Getting your dream job is a lot like those talent and singing competitions you see on TV these days – shows like The Voice or American Idol, where there can only be one winner but dozens, perhaps hundreds are in the mix.
The job search is a competition and you want to be the winner. But in order to be the winner, you need to get every possible advantage in your favor.
One of the ways you can increase your chances of landing that job is to try and put yourself in the mind of an employer. Yes, try to think like an employer.
First, ask yourself this question, “Would I hire myself?”
The answer better be yes. Of course you’d hire yourself. Why wouldn’t you? After all, you know your talents and skills better than anyone else out there.

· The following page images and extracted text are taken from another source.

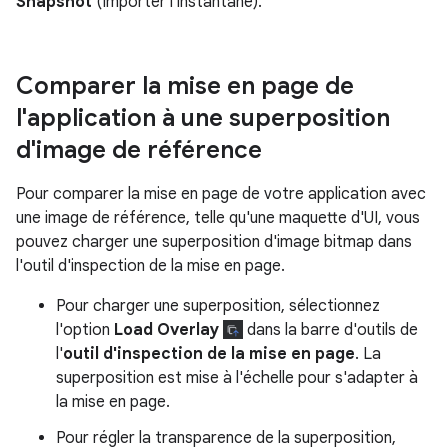
Snapshot
(Importer l'instantané).
Comparer la mise en page de
l'application à une superposition
d'image de référence
Pour comparer la mise en page de votre application avec
une image de référence, telle qu'une maquette d'UI, vous
pouvez charger une superposition d'image bitmap dans
l'outil d'inspection de la mise en page.
Pour charger une superposition, sélectionnez
l'option
Load Overlay
dans la barre d'outils de
l'
outil d'inspection de la mise en page
. La
superposition est mise à l'échelle pour s'adapter à
la mise en page.
Pour régler la transparence de la superposition,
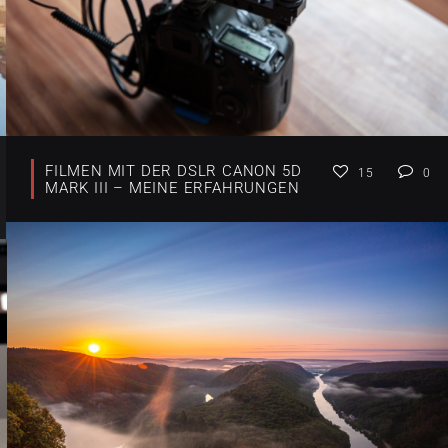
FILMEN MIT DER DSLR CANON 5D
15
0
MARK III – MEINE ERFAHRUNGEN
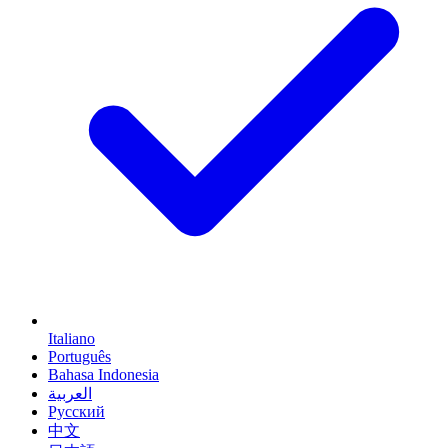
Italiano
Português
Bahasa Indonesia
العربية
Русский
中文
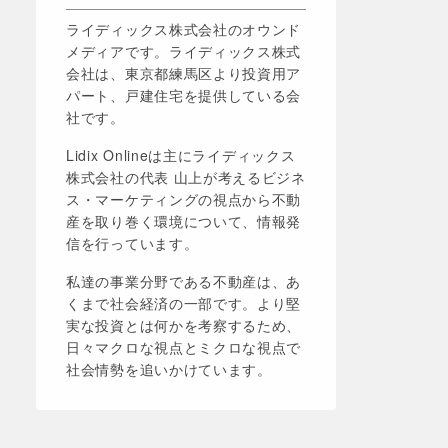
ライディックス株式会社のオウンド
メディアです。ライディックス株式
会社は、東京都練馬区より投資用ア
パート、戸建住宅を提供している会
社です。
Lidix Onlineは主にライディックス
株式会社の代表 山上が考えるビジネ
ス・マーケティングの視点から不動
産を取り巻く環境について、情報発
信を行っています。
私達の事業分野である不動産は、あ
くまで社会経済の一部です。より堅
実な投資とは何かを考察するため、
日々マクロな視点とミクロな視点で
社会情勢を追いかけています。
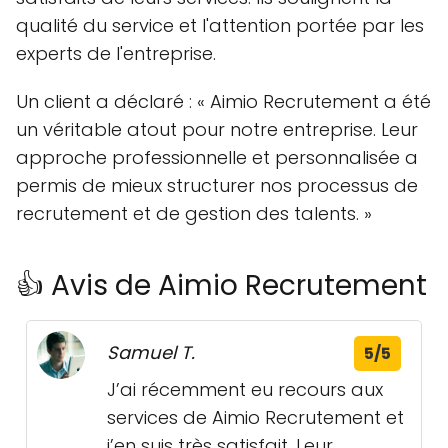
qualité du service et l'attention portée par les
experts de l'entreprise.
Un client a déclaré : « Aimio Recrutement a été
un véritable atout pour notre entreprise. Leur
approche professionnelle et personnalisée a
permis de mieux structurer nos processus de
recrutement et de gestion des talents. »
👍 Avis de Aimio Recrutement
Samuel T.
5/5
J’ai récemment eu recours aux
services de Aimio Recrutement et
j’en suis très satisfait. Leur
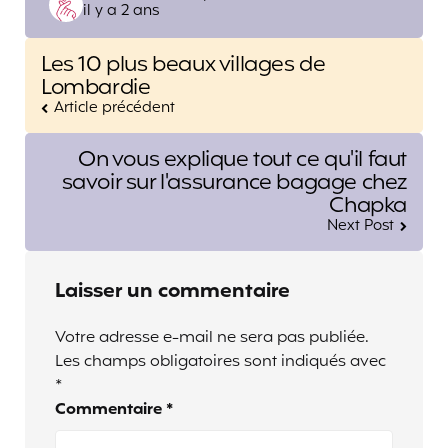
il y a 2 ans
by
Post
Les 10 plus beaux villages de
navigation
Lombardie
Article précédent
On vous explique tout ce qu'il faut
savoir sur l'assurance bagage chez
Chapka
Next Post
Laisser un commentaire
Votre adresse e-mail ne sera pas publiée.
Les champs obligatoires sont indiqués avec
*
Commentaire
*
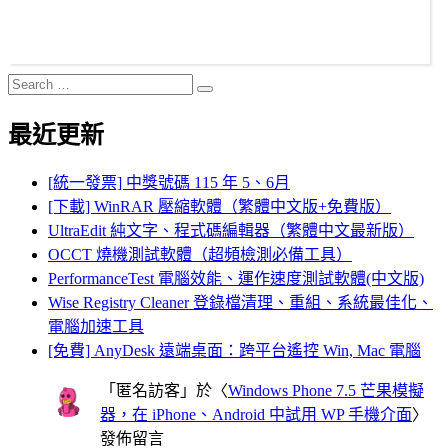
Search
Search
for:
最近更新
[統一發票] 中獎號碼 115 年 5、6月
[下載] WinRAR 壓縮軟體（繁體中文版+免費版）
UltraEdit 純文字、程式碼編輯器（繁體中文最新版）
OCCT 燒機測試軟體（超頻檢測必備工具）
PerformanceTest 電腦效能、運作速度測試軟體(中文版)
Wise Registry Cleaner 登錄檔清理、重組、系統最佳化、
電腦加速工具
[免費] AnyDesk 遠端桌面：跨平台遙控 Win, Mac 電腦
「
匿名訪客
」於〈
Windows Phone 7.5 芒果模擬
器，在 iPhone、Android 中試用 WP 手機介面
〉
發佈留言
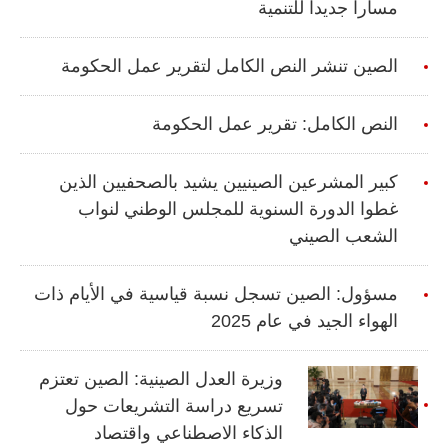
مساراً جديداً للتنمية
الصين تنشر النص الكامل لتقرير عمل الحكومة
النص الكامل: تقرير عمل الحكومة
كبير المشرعين الصينيين يشيد بالصحفيين الذين
غطوا الدورة السنوية للمجلس الوطني لنواب
الشعب الصيني
مسؤول: الصين تسجل نسبة قياسية في الأيام ذات
الهواء الجيد في عام 2025
وزيرة العدل الصينية: الصين تعتزم
تسريع دراسة التشريعات حول
الذكاء الاصطناعي واقتصاد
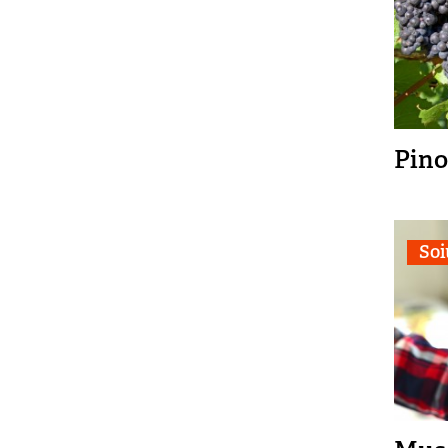
Pino
Soi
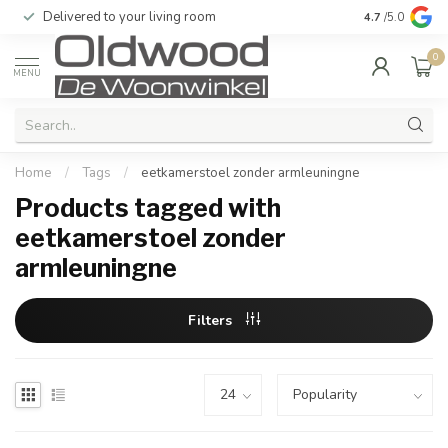
Delivered to your living room
Quality & exc
4.7
/5.0
0
MENU
Home
/
Tags
/
eetkamerstoel zonder armleuningne
Products tagged with
eetkamerstoel zonder
armleuningne
Filters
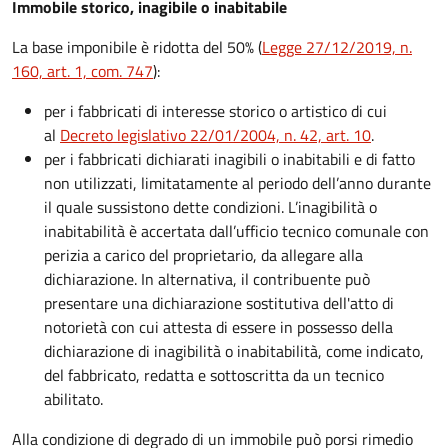
Immobile storico, inagibile o inabitabile
La base imponibile è ridotta del 50% (
Legge 27/12/2019, n.
160, art. 1, com. 747
):
per i fabbricati di interesse storico o artistico di cui
al
Decreto legislativo 22/01/2004, n. 42, art. 10
.
per i fabbricati dichiarati inagibili o inabitabili e di fatto
non utilizzati, limitatamente al periodo dell’anno durante
il quale sussistono dette condizioni. L’inagibilità o
inabitabilità è accertata dall’ufficio tecnico comunale con
perizia a carico del proprietario, da allegare alla
dichiarazione. In alternativa, il contribuente può
presentare una dichiarazione sostitutiva dell'atto di
notorietà con cui attesta di essere in possesso della
dichiarazione di inagibilità o inabitabilità, come indicato,
del fabbricato, redatta e sottoscritta da un tecnico
abilitato.
Alla condizione di degrado di un immobile può porsi rimedio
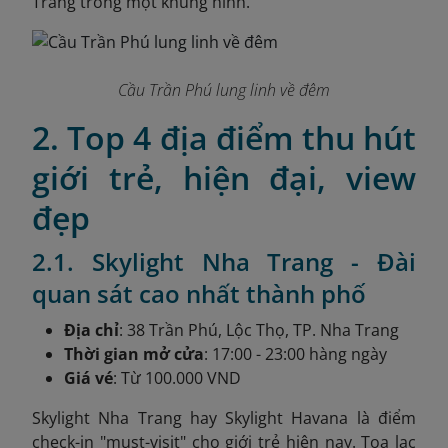
Trang trong một khung hình.
Cầu Trần Phú lung linh về đêm
2. Top 4 địa điểm thu hút
giới trẻ, hiện đại, view
đẹp
2.1. Skylight Nha Trang - Đài
quan sát cao nhất thành phố
Địa chỉ
: 38 Trần Phú, Lộc Thọ, TP. Nha Trang
Thời gian mở cửa
: 17:00 - 23:00 hàng ngày
Giá vé
: Từ 100.000 VND
Skylight Nha Trang hay Skylight Havana là điểm
check-in "must-visit" cho giới trẻ hiện nay. Tọa lạc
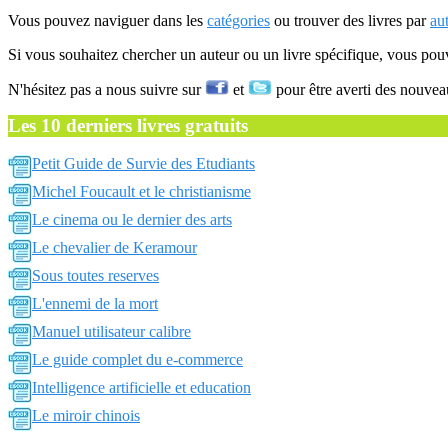
Vous pouvez naviguer dans les
catégories
ou trouver des livres par
au
Si vous souhaitez chercher un auteur ou un livre spécifique, vous po
N'hésitez pas a nous suivre sur
et
pour être averti des nouvea
Les 10 derniers livres gratuits
Petit Guide de Survie des Etudiants
Michel Foucault et le christianisme
Le cinema ou le dernier des arts
Le chevalier de Keramour
Sous toutes reserves
L'ennemi de la mort
Manuel utilisateur calibre
Le guide complet du e-commerce
Intelligence artificielle et education
Le miroir chinois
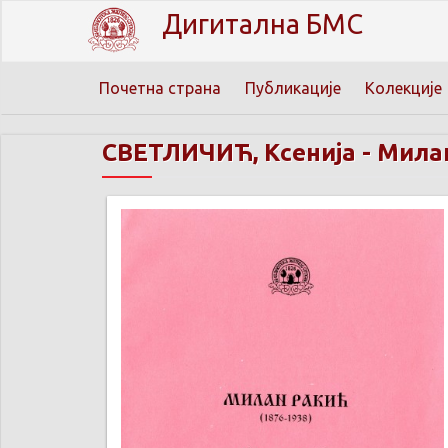
Дигитална БМС
Почетна страна
Публикације
Колекције
СВЕТЛИЧИЋ, Ксенија
-
Милан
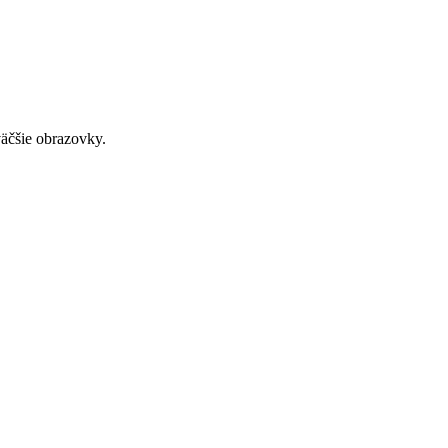
väčšie obrazovky.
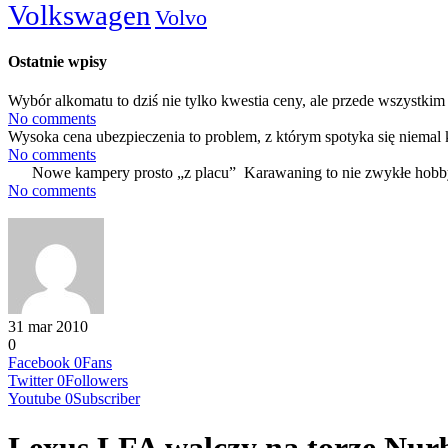
Volkswagen
Volvo
Ostatnie wpisy
Wybór alkomatu to dziś nie tylko kwestia ceny, ale przede wszystkim 
No comments
Wysoka cena ubezpieczenia to problem, z którym spotyka się niemal 
No comments
Nowe kampery prosto „z placu” Karawaning to nie zwykłe hobby
No comments
31 mar 2010
0
Facebook
0
Fans
Twitter
0
Followers
Youtube
0
Subscriber
Lexus LFA walczy na torze Nur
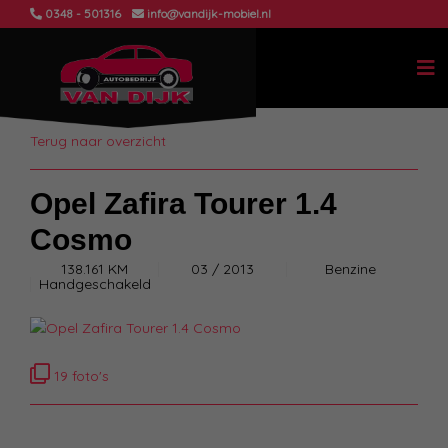
0348 - 501316
info@vandijk-mobiel.nl
Terug naar overzicht
Opel Zafira Tourer 1.4
Cosmo
138.161 KM
03 / 2013
Benzine
Handgeschakeld
19 foto's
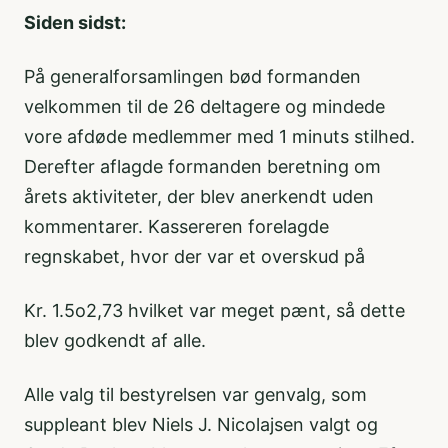
Siden sidst:
På generalforsamlingen bød formanden
velkommen til de 26 deltagere og mindede
vore afdøde medlemmer med 1 minuts stilhed.
Derefter aflagde formanden beretning om
årets aktiviteter, der blev anerkendt uden
kommentarer. Kassereren forelagde
regnskabet, hvor der var et overskud på
Kr. 1.5o2,73 hvilket var meget pænt, så dette
blev godkendt af alle.
Alle valg til bestyrelsen var genvalg, som
suppleant blev Niels J. Nicolajsen valgt og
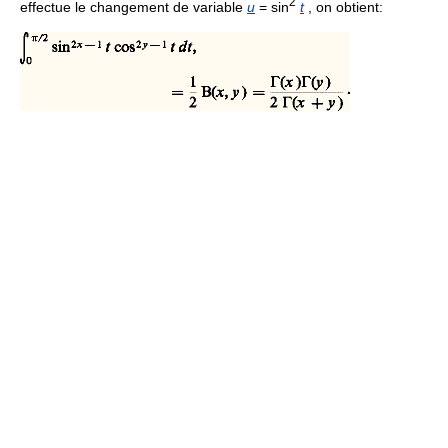
2
effectue le changement de variable
u
= sin
t
, on obtient:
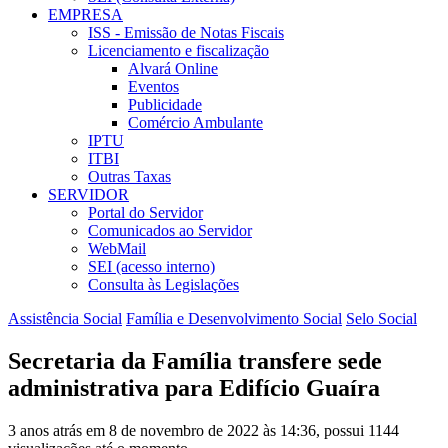
EMPRESA
ISS - Emissão de Notas Fiscais
Licenciamento e fiscalização
Alvará Online
Eventos
Publicidade
Comércio Ambulante
IPTU
ITBI
Outras Taxas
SERVIDOR
Portal do Servidor
Comunicados ao Servidor
WebMail
SEI (acesso interno)
Consulta às Legislações
Assistência Social
Família e Desenvolvimento Social
Selo Social
Secretaria da Família transfere sede
administrativa para Edifício Guaíra
3 anos atrás em 8 de novembro de 2022 às 14:36, possui 1144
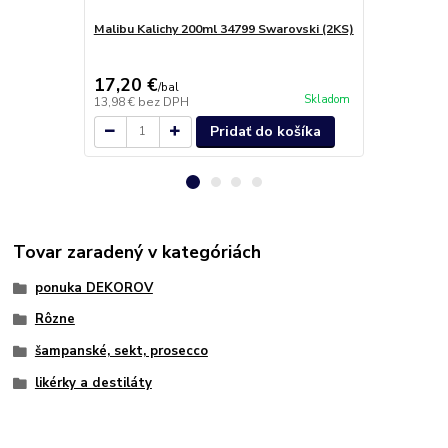
Malibu Kalichy 200ml 34799 Swarovski (2KS)
Pohár na ví
Crystals (4k
17,20 €
32,00 €
/
bal
/
b
Skladom
13,98 €
bez DPH
26,02 €
bez 
Pridať do košíka
Tovar zaradený v kategóriách
ponuka DEKOROV
Rôzne
šampanské, sekt, prosecco
likérky a destiláty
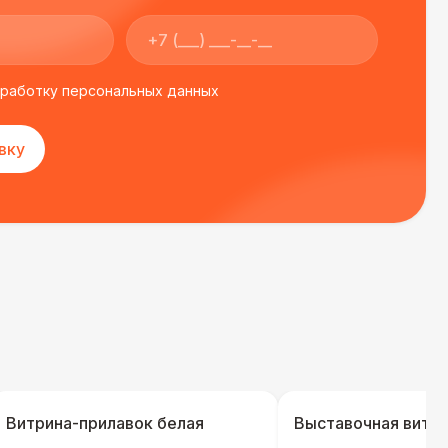
бработку персональных данных
вку
Витрина-прилавок белая
Выставочная витри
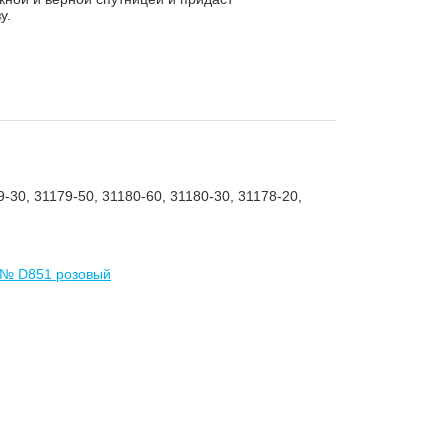
у.
9-30, 31179-50, 31180-60, 31180-30, 31178-20,
 № D851 розовый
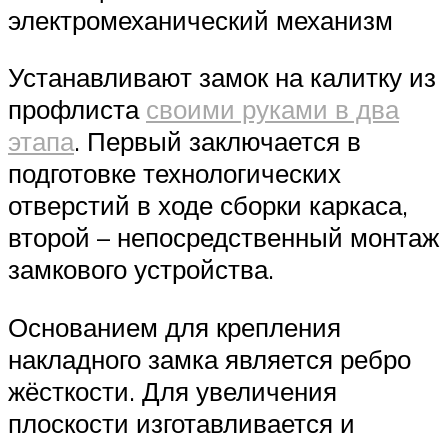
электромеханический механизм
Устанавливают замок на калитку из
профлиста
своими руками в два
этапа
. Первый заключается в
подготовке технологических
отверстий в ходе сборки каркаса,
второй – непосредственный монтаж
замкового устройства.
Основанием для крепления
накладного замка является ребро
жёсткости. Для увеличения
плоскости изготавливается и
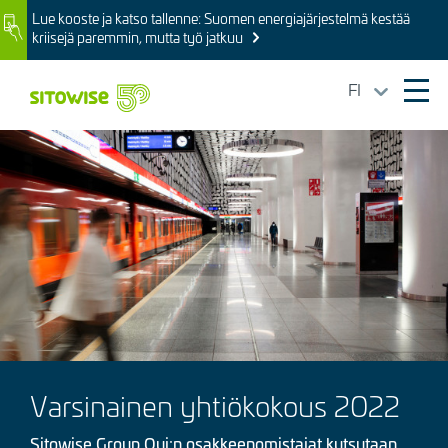
Skip
Lue kooste ja katso tallenne: Suomen energiajärjestelmä kestää
Image
to
kriisejä paremmin, mutta työ jatkuu
main
content
FI
Ope
mai
Kuva
navi
Varsinainen yhtiökokous 2022
Sitowise Group Oyj:n osakkeenomistajat kutsutaan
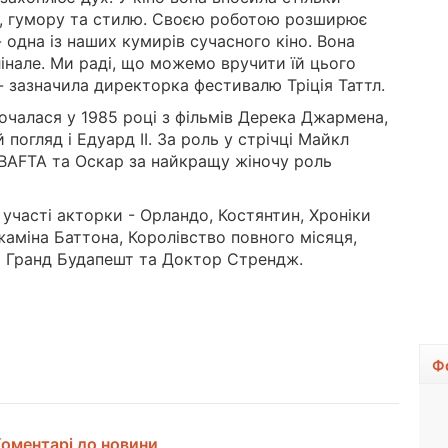
ту, гумору та стилю. Своєю роботою розширює
- одна із наших кумирів сучасного кіно. Вона
інале. Ми раді, що можемо вручити їй цього
- зазначила директорка фестивалю Тріція Таттл.
почалася у 1985 році з фільмів Дерека Джармена,
погляд і Едуард II. За роль у стрічці Майкл
 BAFTA та Оскар за найкращу жіночу роль
 участі акторки - Орландо, Костянтин, Хроніки
жаміна Баттона, Королівство повного місяця,
ь Гранд Будапешт та Доктор Стрендж.
Ф
оментарі до новини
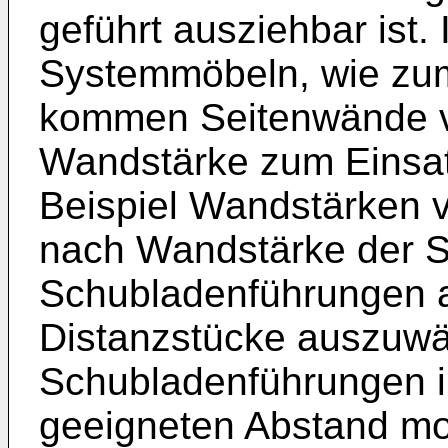
geführt ausziehbar ist.
Systemmöbeln, wie zu
kommen Seitenwände v
Wandstärke zum Einsat
Beispiel Wandstärken
nach Wandstärke der S
Schubladenführungen a
Distanzstücke auszuwä
Schubladenführungen i
geeigneten Abstand mo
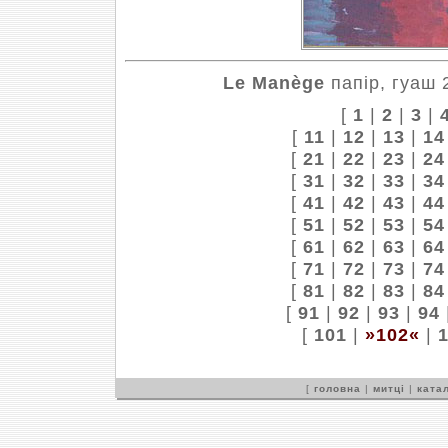
Le Manège
папір, гуаш 
[
1
|
2
|
3
|
[
11
|
12
|
13
|
14
[
21
|
22
|
23
|
24
[
31
|
32
|
33
|
34
[
41
|
42
|
43
|
44
[
51
|
52
|
53
|
54
[
61
|
62
|
63
|
64
[
71
|
72
|
73
|
74
[
81
|
82
|
83
|
84
[
91
|
92
|
93
|
94
[
101
|
»102«
|
[
головна
|
митці
|
катал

Then you look at a job posting, check over the duties and requirements and think, “I can do all of that easily” or “I have that kind of experience.”
The problem, however, is that an employer doesn’t know that about you. All that employers know about you is what you put down on a little piece of paper in resume format, perhaps a cover letter. If you land that key interview, you’re likely a stranger – a person with whom employers have never met until now. They want to get to know you and see if you match up well enough.
Why? Well, some folks say they can handle those job duties with ease. But, perhaps, they don’t have the actual relevant experience or don’t necessarily understand how to translate their experience into the skills and duties required.
That’s why thinking like an employer is so important. It all starts the moment you see a job opening.
Reading between the Lines
Job postings can be pretty straight forward. The prototypical “here’s what the job is” and “here are the requirements” you’ve gotten so used to reading since your job search started.
Stop and think about what the employer is really asking for.
Case in point, you might see a job posting for a “dynamic administrative assistant.” Well, that’s a keyword – dynamic. By definition, dynamic means “to be characterized by constant change or activity.” Translation: the employee should be able to handle a variety of ever-changing tasks in what will likely be an up-tempo work space.
Or how about this, a job description reads “the employee needs to have excellent critical thinking skills” or “excellent customer service skills.” To me, that would translate into an employee being able to think and make quick, good decisions on the fly. As far as the customer service side of things? Well, you should be likable. Especially to the company’s customers and clientele.
Simply put, going behind just the text of a job description can tell you a lot more about what an employer is seeking in its next great employee. So when you’re putting together that custom resume or getting ready for that key interview, remember what you deduced from the job posting and incorporate it into your impression.